- PROVIDED RECORDS:
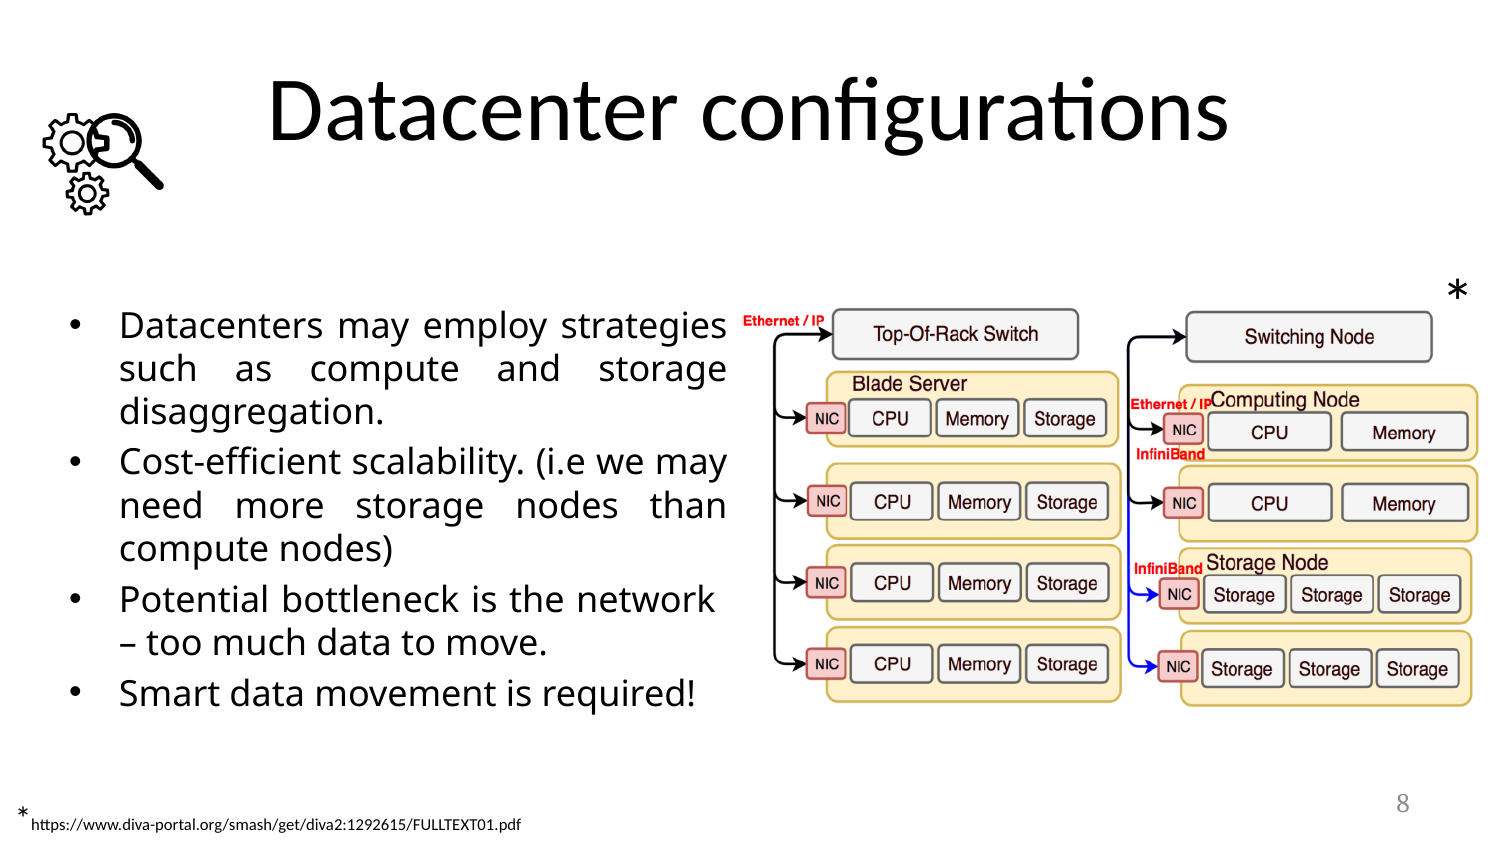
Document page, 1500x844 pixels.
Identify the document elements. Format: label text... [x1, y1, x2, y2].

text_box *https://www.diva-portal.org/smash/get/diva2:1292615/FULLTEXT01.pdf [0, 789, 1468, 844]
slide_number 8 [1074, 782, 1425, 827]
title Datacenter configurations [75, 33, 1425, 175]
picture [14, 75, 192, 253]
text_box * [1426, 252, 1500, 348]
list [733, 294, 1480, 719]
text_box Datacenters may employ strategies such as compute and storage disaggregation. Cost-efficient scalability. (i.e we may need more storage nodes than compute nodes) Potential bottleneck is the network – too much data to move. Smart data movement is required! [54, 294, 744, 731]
...
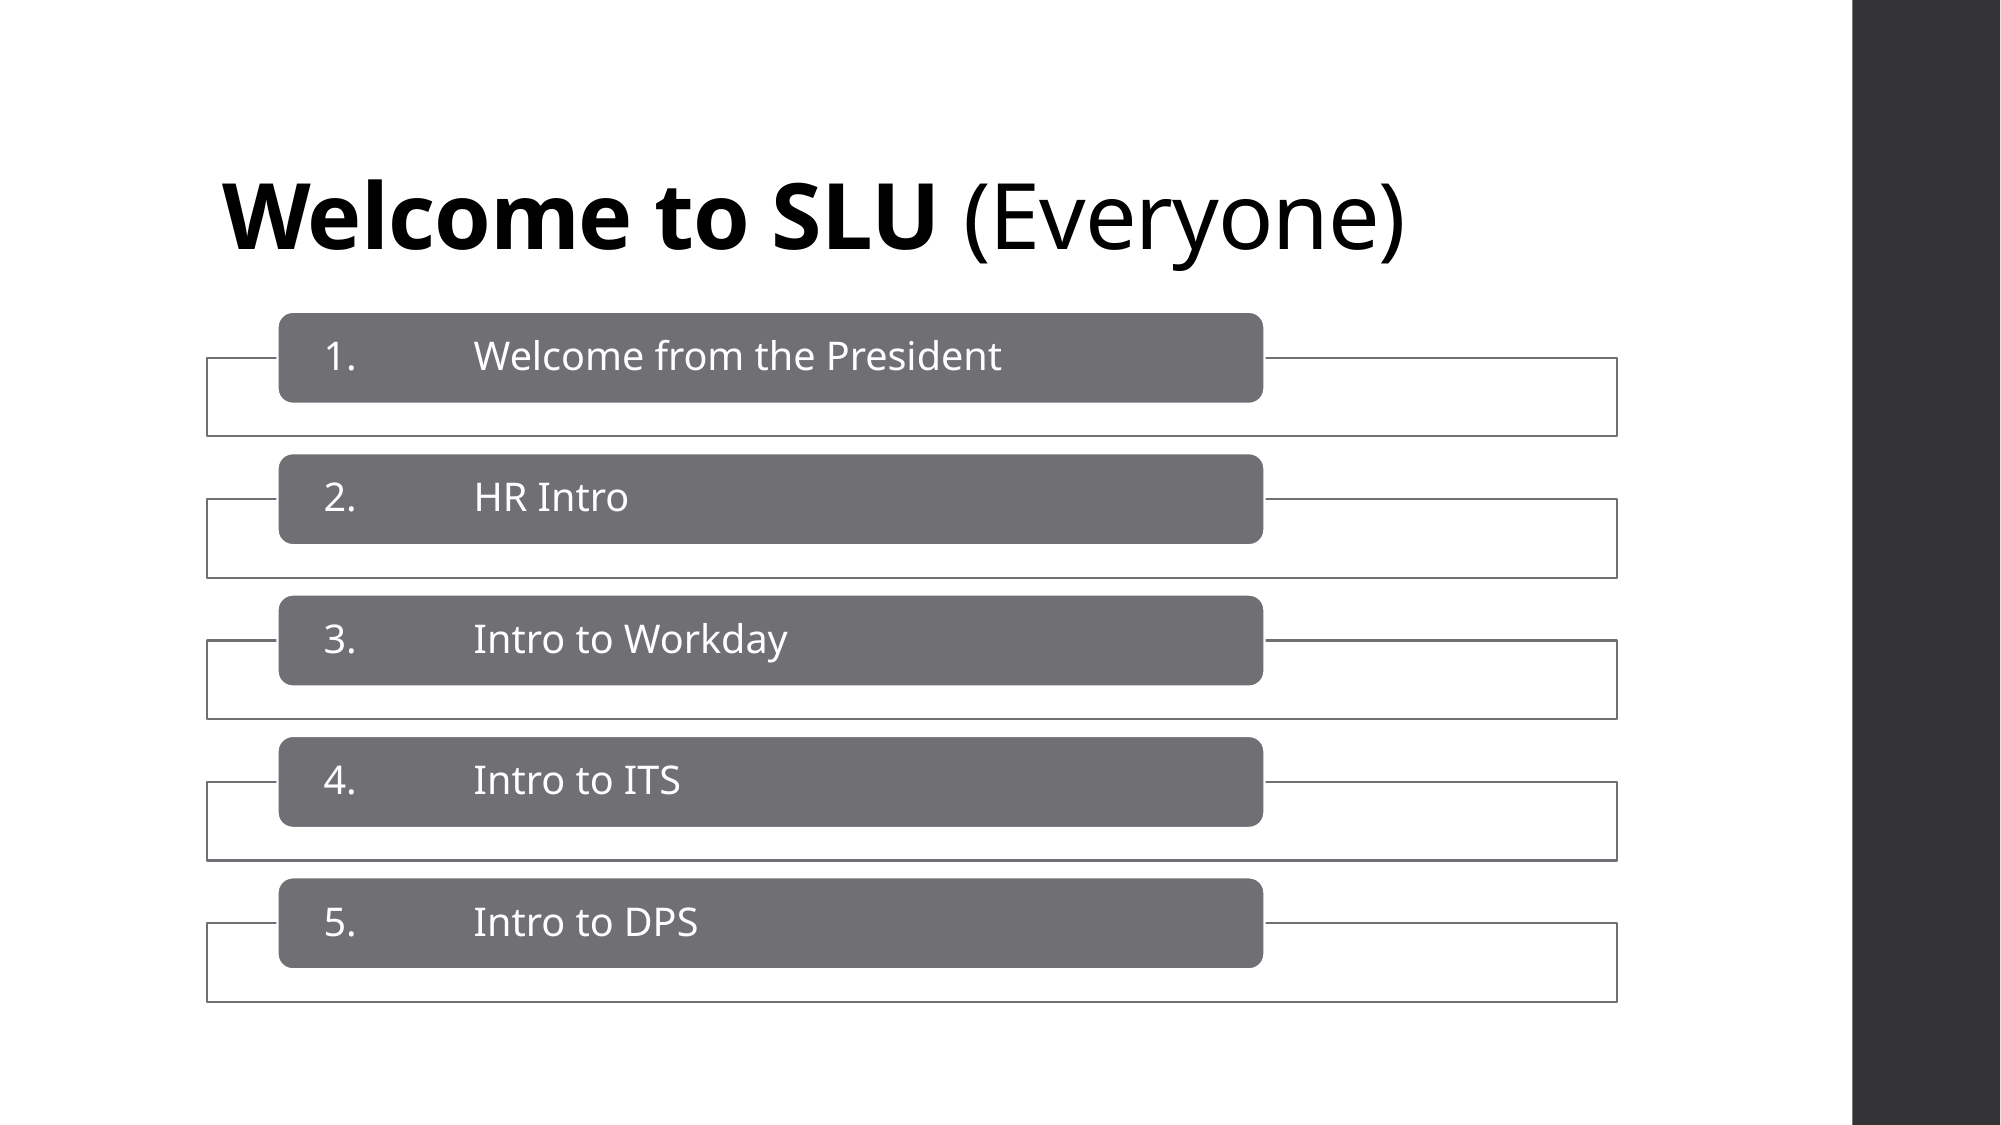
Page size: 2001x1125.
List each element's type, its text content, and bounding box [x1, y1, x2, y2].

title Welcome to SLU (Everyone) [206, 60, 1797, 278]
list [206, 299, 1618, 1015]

- WORK INSTRUCTIONS:
Return only the stretch of the material above from the line holding "List each element's" through the line holding "list [206, 299, 1618, 1015]", copied exactly.

- ANSWER:
List each element's type, its text content, and bounding box [x1, y1, x2, y2].

title Welcome to SLU (Everyone) [206, 60, 1797, 278]
list [206, 299, 1618, 1015]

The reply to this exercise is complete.